* **Goals**:
• 1. From the GCS connector staging guide, transcribe everything from "GCS Connector Staging" down to "testing (e.g., activekg-staging-test)".
• 2. In the GCS connector staging guide, which role is granted to the service account on the Pub/Sub topic?

Skip to content

GCS Connector Staging Rollout Guide

Complete validation and rollout procedure for GCS connector infrastructure in staging environment before production deployment.

Prerequisites

Before starting the staging rollout, ensure:

  • GCP project with billing enabled
  • GCS bucket created for testing (e.g., activekg-staging-test)
  • Pub/Sub topic and subscription configured
  • Service account with appropriate permissions
  • Staging Active Graph KG instance deployed
  • Redis instance available
  • PostgreSQL database initialized
  • Prometheus and Grafana monitoring configured

Environment Setup

1. GCP Service Account

Create a service account with necessary permissions:

# Set project
export GCP_PROJECT="your-staging-project"
gcloud config set project $GCP_PROJECT

# Create service account
gcloud iam service-accounts create activekg-connector-staging \
  --display-name="Active Graph KG Connector (Staging)" \
  --description="Service account for staging GCS connector"

# Grant bucket permissions
gsutil iam ch serviceAccount:activekg-connector-staging@${GCP_PROJECT}.iam.gserviceaccount.com:objectViewer \
  gs://activekg-staging-test

# Grant Pub/Sub permissions
gcloud pubsub topics add-iam-policy-binding activekg-gcs-staging \
  --member="serviceAccount:activekg-connector-staging@${GCP_PROJECT}.iam.gserviceaccount.com" \
  --role="roles/pubsub.subscriber"

* **Dataset extract**:

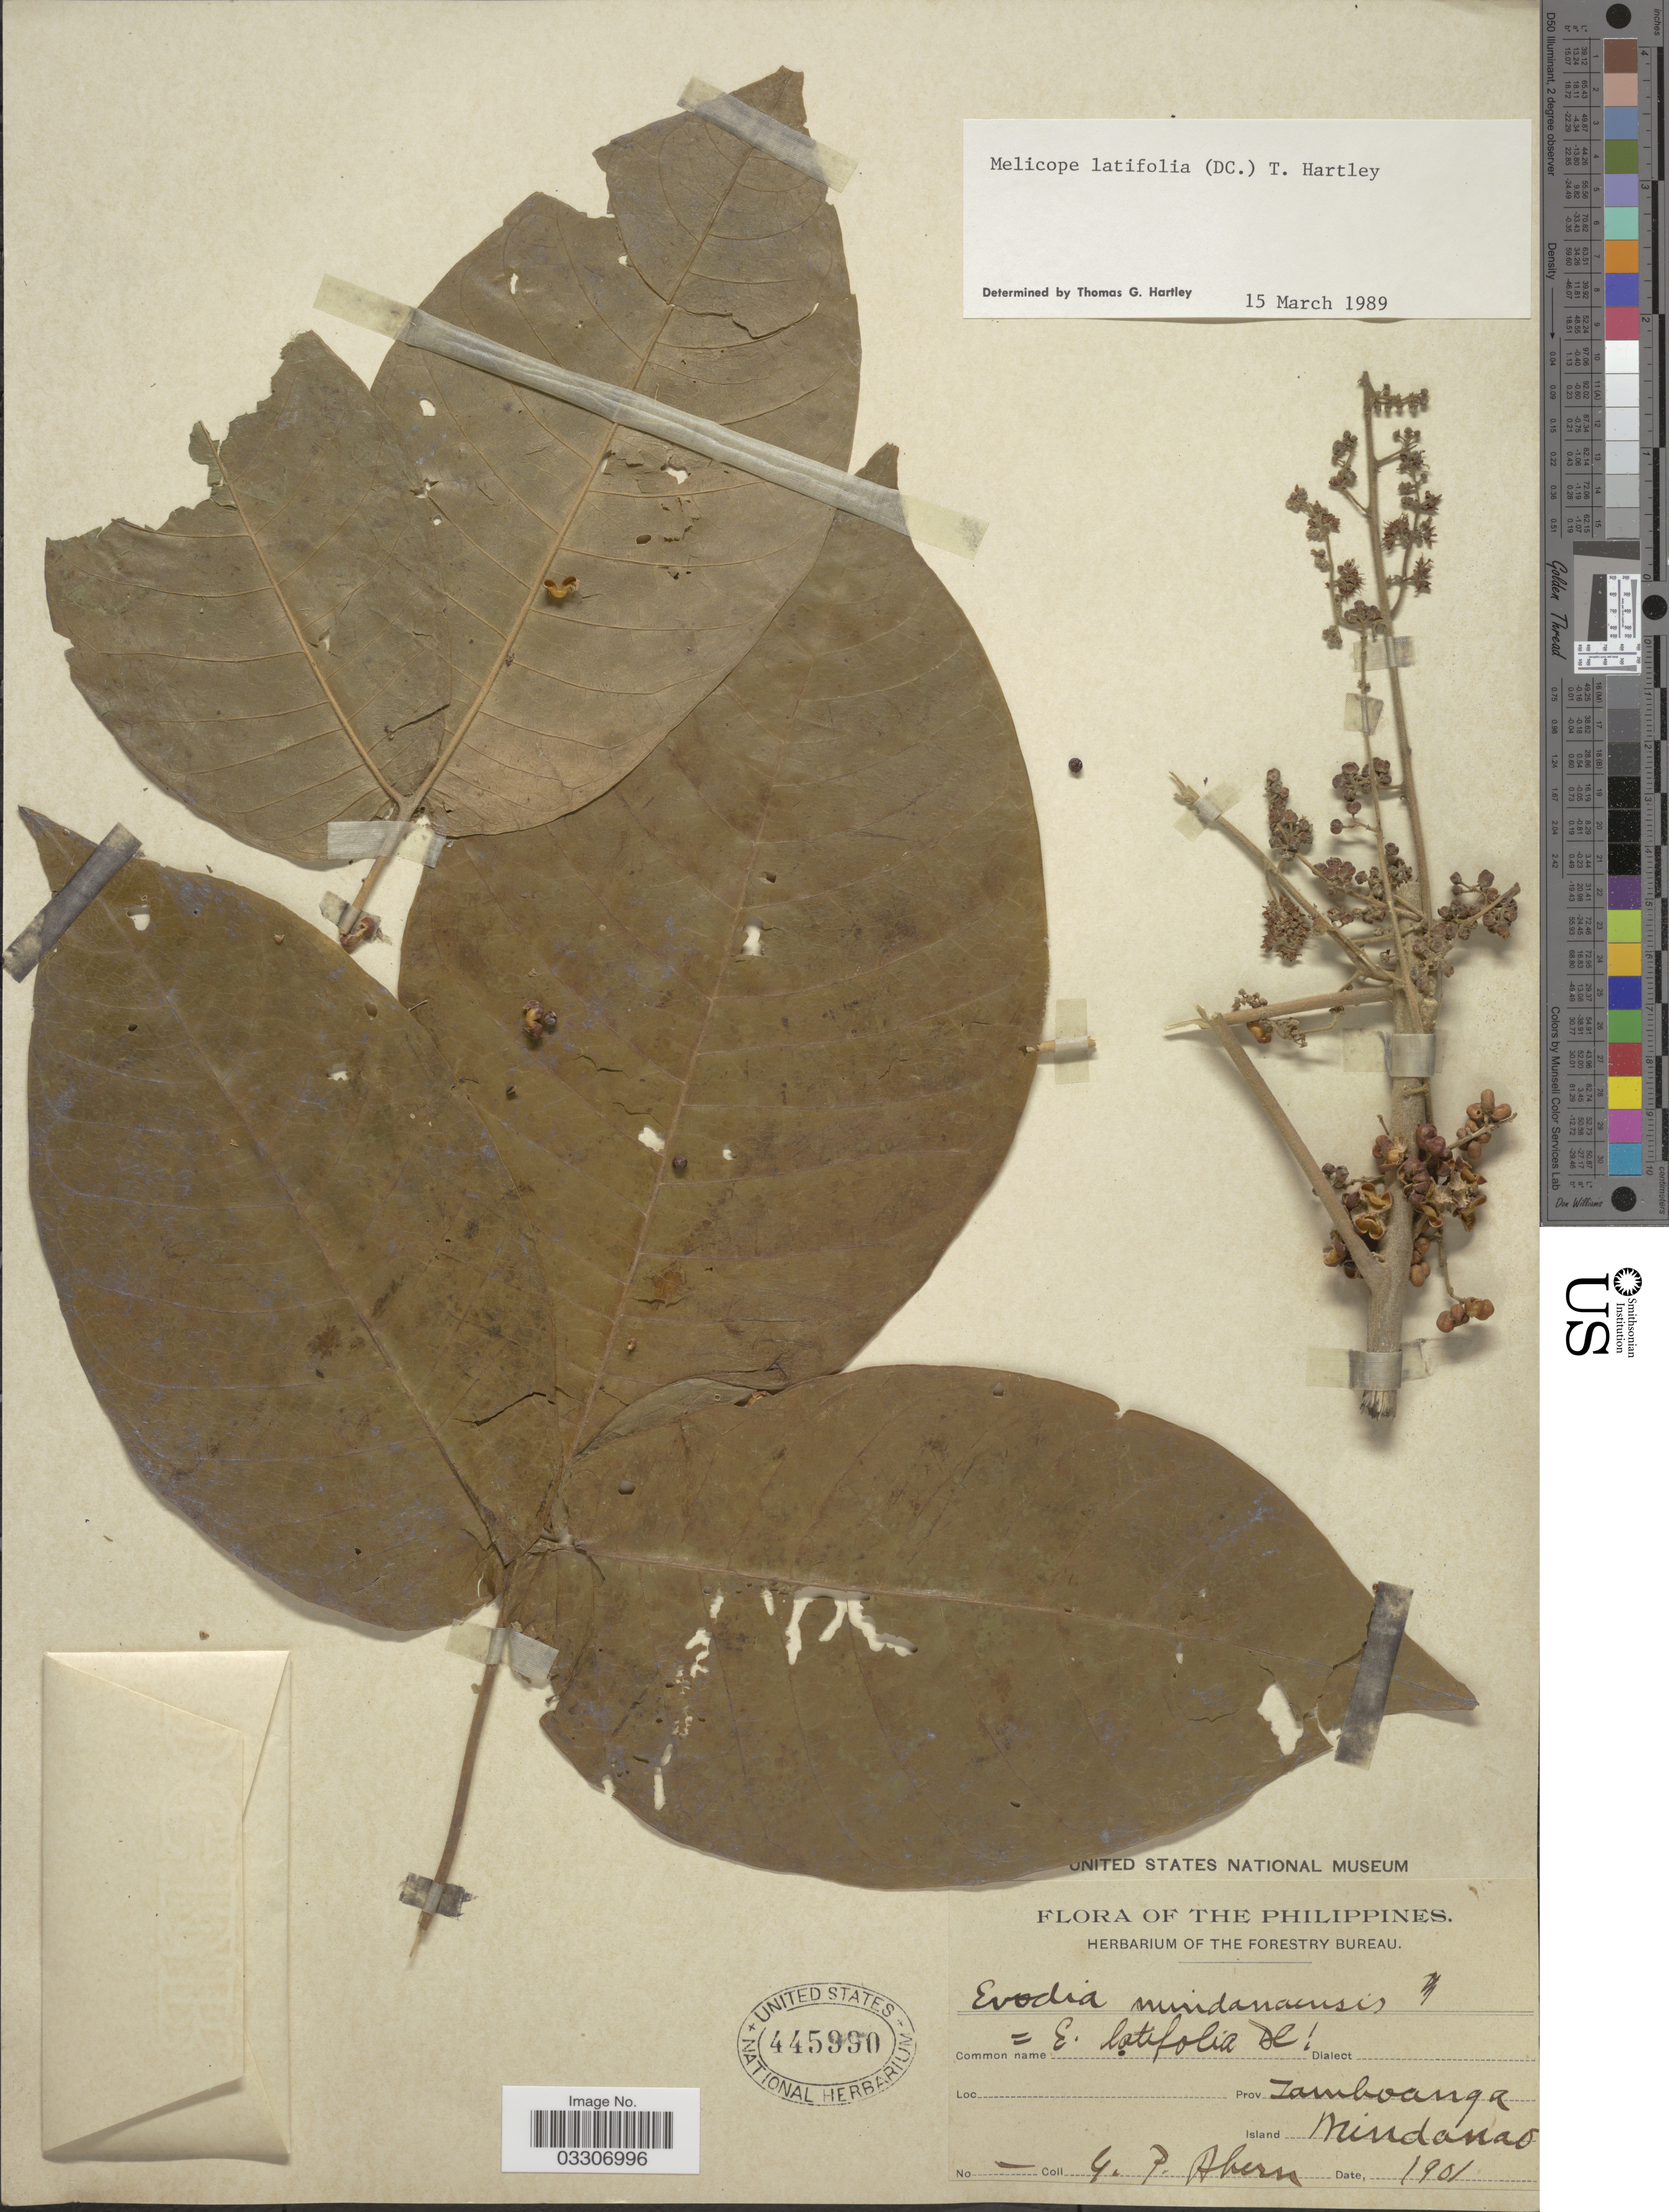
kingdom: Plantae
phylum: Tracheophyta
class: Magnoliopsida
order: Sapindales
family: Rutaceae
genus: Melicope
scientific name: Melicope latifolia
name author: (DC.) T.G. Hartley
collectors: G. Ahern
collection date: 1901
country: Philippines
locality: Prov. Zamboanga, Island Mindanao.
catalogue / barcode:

* **Results in order**:
• 1.
GCS Connector Staging Rollout Guide

Complete validation and rollout procedure for GCS connector infrastructure in staging environment before production deployment.

Prerequisites

Before starting the staging rollout, ensure:

  • GCP project with billing enabled
  • GCS bucket created for testing (e.g., activekg-staging-test)

• 2. roles/pubsub.subscriber